I passed my home visit by derby ferret rescue today!! Im picking up my new albino jill kit tomorrow, so everyone be ready for lots of ferrety pics of little gracie


----------



## Lil Miss (Dec 11, 2010)

oooh yaaaaay cant wait for pics, i would love a ferret one day


----------



## tashax (Jun 25, 2011)

She is going to be my first  she was found at 6 weeks in a local park  but she is 9 weeks now and she is eating really well, whole chicks so will be carrying that on i think cant wait


----------



## Allicat (Jun 22, 2011)

Congrats!!!

My two 10 week old boys are arriving tomorrow evening (Rescue are doing the home check tomorrow and will leave the kits if I pass)

Just a quick question - will you be getting a second?


----------



## tashax (Jun 25, 2011)

Yea i have to get a second otherwise the rescue will take gracie lou off me because they dont normally home just 1 they usually go in pairs,(was planning on getting a couple more anyway ) but as they dont have any in her age atm i am waiting for one to come in.

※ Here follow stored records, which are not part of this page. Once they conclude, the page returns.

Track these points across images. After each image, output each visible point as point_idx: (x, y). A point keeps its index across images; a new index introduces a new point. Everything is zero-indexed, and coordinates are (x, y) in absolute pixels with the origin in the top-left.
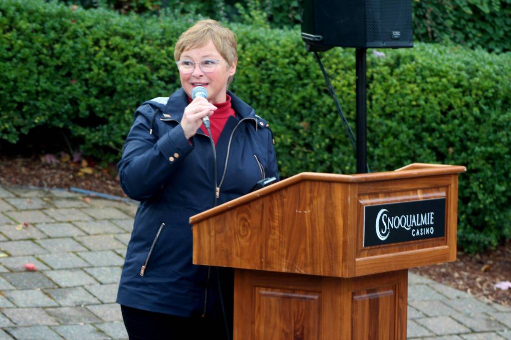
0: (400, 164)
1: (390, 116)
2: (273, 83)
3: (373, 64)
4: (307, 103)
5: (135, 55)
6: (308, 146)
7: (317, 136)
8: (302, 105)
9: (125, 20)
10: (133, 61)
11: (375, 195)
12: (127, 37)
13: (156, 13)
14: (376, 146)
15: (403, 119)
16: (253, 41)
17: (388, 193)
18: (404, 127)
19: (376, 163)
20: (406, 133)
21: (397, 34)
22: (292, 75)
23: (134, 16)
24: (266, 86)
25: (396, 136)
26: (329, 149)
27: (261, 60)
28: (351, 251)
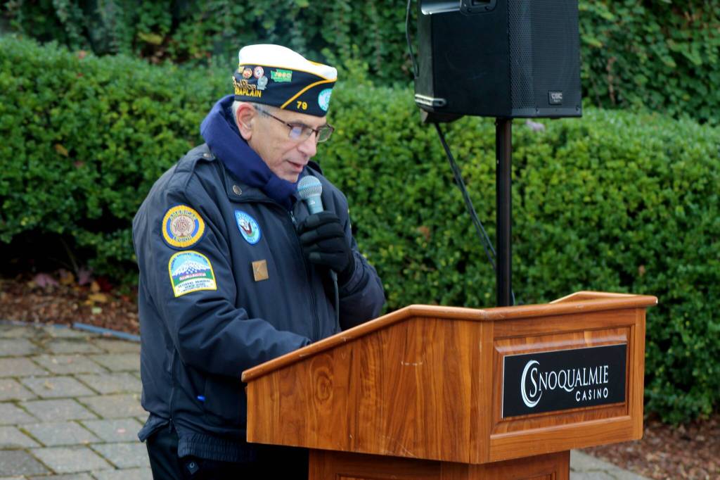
0: (566, 290)
1: (552, 218)
2: (376, 168)
3: (527, 141)
4: (427, 198)
5: (171, 126)
6: (429, 262)
7: (443, 248)
8: (421, 202)
9: (157, 73)
10: (167, 134)
11: (521, 338)
12: (159, 98)
13: (203, 62)
14: (530, 263)
15: (571, 223)
16: (348, 106)
17: (539, 337)
18: (573, 235)
19: (530, 289)
20: (575, 243)
21: (557, 97)
22: (406, 156)
23: (171, 67)
24: (367, 172)
25: (560, 249)
26: (461, 267)
27: (359, 134)
28: (482, 424)
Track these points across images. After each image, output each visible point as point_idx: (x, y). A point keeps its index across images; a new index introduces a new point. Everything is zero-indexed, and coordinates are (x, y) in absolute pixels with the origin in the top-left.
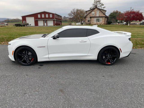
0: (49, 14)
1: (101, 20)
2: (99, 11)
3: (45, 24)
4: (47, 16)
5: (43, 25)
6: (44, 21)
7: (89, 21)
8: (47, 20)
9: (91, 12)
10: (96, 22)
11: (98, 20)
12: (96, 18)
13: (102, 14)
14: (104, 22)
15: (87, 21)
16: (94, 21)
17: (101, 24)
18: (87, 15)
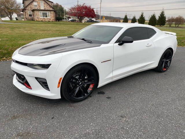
1: (49, 15)
7: (30, 15)
10: (42, 17)
11: (45, 15)
12: (42, 12)
13: (48, 6)
14: (53, 18)
15: (27, 16)
16: (39, 16)
17: (50, 20)
18: (26, 7)
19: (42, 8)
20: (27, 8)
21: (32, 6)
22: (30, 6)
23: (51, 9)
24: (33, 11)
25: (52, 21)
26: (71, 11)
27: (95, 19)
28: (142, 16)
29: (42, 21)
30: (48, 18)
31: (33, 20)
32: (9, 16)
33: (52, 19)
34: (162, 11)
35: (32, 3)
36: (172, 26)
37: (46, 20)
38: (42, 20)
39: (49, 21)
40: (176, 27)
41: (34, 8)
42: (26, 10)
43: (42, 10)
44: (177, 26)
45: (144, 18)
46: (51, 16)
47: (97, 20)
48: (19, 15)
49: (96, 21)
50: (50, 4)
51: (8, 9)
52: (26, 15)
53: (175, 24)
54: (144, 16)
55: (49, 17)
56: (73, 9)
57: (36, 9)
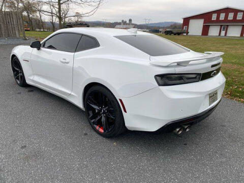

Hoping for another girl  going to register her at my vets tomorrow, i want to get her nuetured asap, my vets said they can do her at 6 months which will work out the end of october/early november so it will be before she comes into heat so wont need a jill jab.

Got 100 day old chicks being delivered tuesday so i may need to clear some space in the freezer

Whats your boys called?? What you planning on feeding them?? Are they living outside or inside??

Ooooo i cant wait


----------



## Allicat (Jun 22, 2011)

Fabulous - sounds like you've got it all thought out there!

The DOCs sound great (although I've heard that you need to feed them as part of a varied diet, as alone they don't provide everything your fert needs) My boys'll be eating ferret kibble, but also raw mince, and raw chicken (on the bone) so they ought to get a well rounded diet out of that.

I've got a hutch and run out in the garden, on a patio-slab base, which is where they will be living. I also have an indoor cage for really nasty weather/sickness/etc.

Like you, I'm aiming for neutering in the wintertime; November/December (although Xmas does mean November's better on the wallet)

The boys (two light sandies; absolutely gorgeous) will probably be called Kip and Flynn, unless they dramatically don't suit the names.


----------



## tashax (Jun 25, 2011)

We are sooooo setting up a thread to compare pics and how they are growing 

Your boys sound lovely


----------